CATALYST & MARKET TAILWINDS

  • High-NA EUV commercialization: ASML's next-generation lithography systems (with numerical aperture of 0.55) enable chip features below 2nm. Each system costs over €400M, and major customers (Intel, TSMC, Samsung) are placing multiple orders. This represents a multi-year upgrade cycle with significant ASP expansion.
  • AI-driven semiconductor demand: Training and inference chips for generative AI require the most advanced process nodes, which in turn require ASML's EUV and High-NA EUV tools. As AI workloads proliferate across cloud, edge, and mobile, the addressable market for leading-edge lithography expands.
  • Geopolitical "friend-shoring": The CHIPS Act and similar initiatives in Europe, Japan, and Korea are driving construction of new fabs across multiple geographies. Each new leading-edge fab requires 15–25 EUV scanners, providing a structural demand floor independent of the consumer electronics cycle.
  • Installed base service revenue: ASML's >50% gross margin is supported by a growing annuity stream from service contracts, upgrades, and consumables on the 5,000+ systems already in the field. This recurring revenue reduces earnings volatility and provides visibility.

BLINDSPOTS & MARKET HEADWINDS

  • China export restrictions: ASML is prohibited from shipping high-end EUV systems to China and faces increasing restrictions on mid-range DUV tools. The company has managed this risk through product mix shifts, but any escalation in export controls — particularly a total ban on servicing existing systems in China — could materially impact revenue and margins.
  • Technology disruption risk: While ASML dominates optical lithography, alternative patterning technologies (nanoimprint, directed self-assembly, multi-beam direct-write) continue to advance. A breakthrough in any competing technology could erode ASML's monopoly premium.
  • Customer concentration risk: TSMC alone accounts for approximately 40–50% of ASML's EUV orders. Any disruption at TSMC — whether from geopolitical risk in Taiwan, technology delays, or capacity cuts — would disproportionately impact ASML's revenue.
  • Cyclical semiconductor downturn: The 47.85x EV/EBITDA multiple leaves ASML exposed to multiple compression during any industry correction. In a downturn, customers delay capital equipment orders, and ASML's growth premium evaporates rapidly as the market re-rates the stock.
  • Execution risk on High-NA EUV: The technical complexity of High-NA EUV (which requires entirely new optical systems, vacuum chambers, and wafer handling) means that delays in qualification or yield improvements could push customer orders into 2027–2028, compressing near-term revenue expectations.

CONCLUDING THOUGHTS

ASML Holding N.V. is a remarkable business — a genuine monopoly with pricing power, structural demand tailwinds, and a decade-long order backlog. The company's 36.02% operating margin, €8.24B free cash flow, and negligible leverage reflect a best-in-class capital equipment franchise.

However, the valuation picture is stark. The pre-computed models — using the company's own cost of capital and conservative growth assumptions — place probability-weighted fair value at $458 per share, or 71% below the current market price of $1,592. The company would need to compound free cash flow at 31.3% annually for a full decade to justify today's stock price.

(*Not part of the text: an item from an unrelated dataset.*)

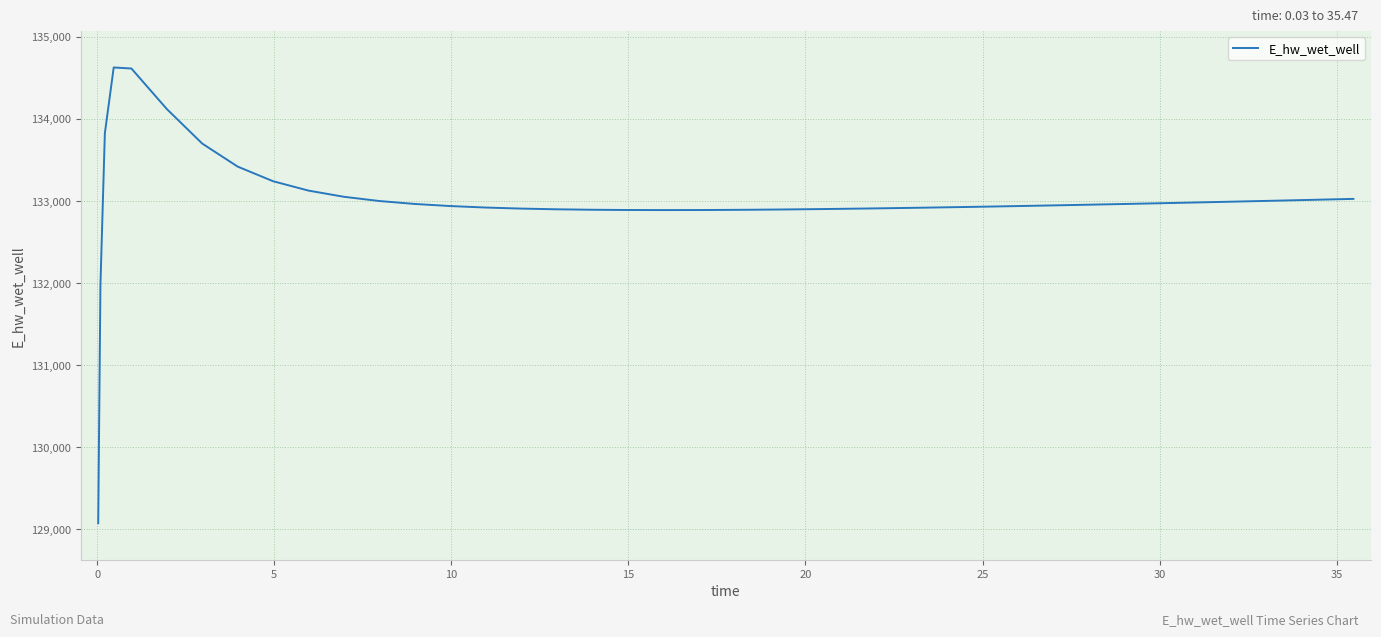

What is the maximum value shown in the chart?

134628.0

That is not impossible for a monopoly at the center of the AI infrastructure buildout, but it leaves no room for disruption, cyclical contraction, or execution missteps.

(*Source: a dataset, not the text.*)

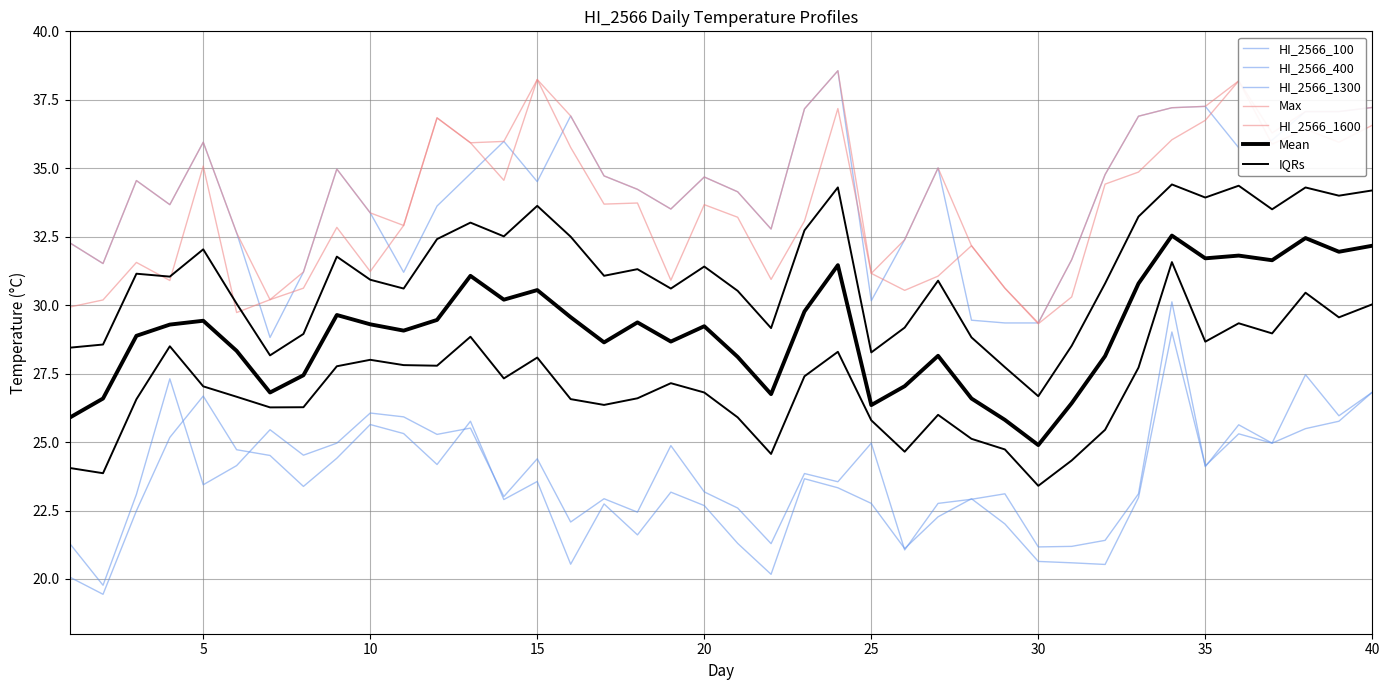

The HI_2566_1600 series shows 30.9 at 4. True or false?

True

Investors must weigh the undeniable quality of the business against the mathematical reality of what the market is already pricing in. ASML is not a company you can buy and "hold forever" at any price — the margin of safety is currently negative by every traditional valuation framework. Whether that reflects an overly conservative model or a genuinely overextended stock is the central question for anyone considering a position at these levels.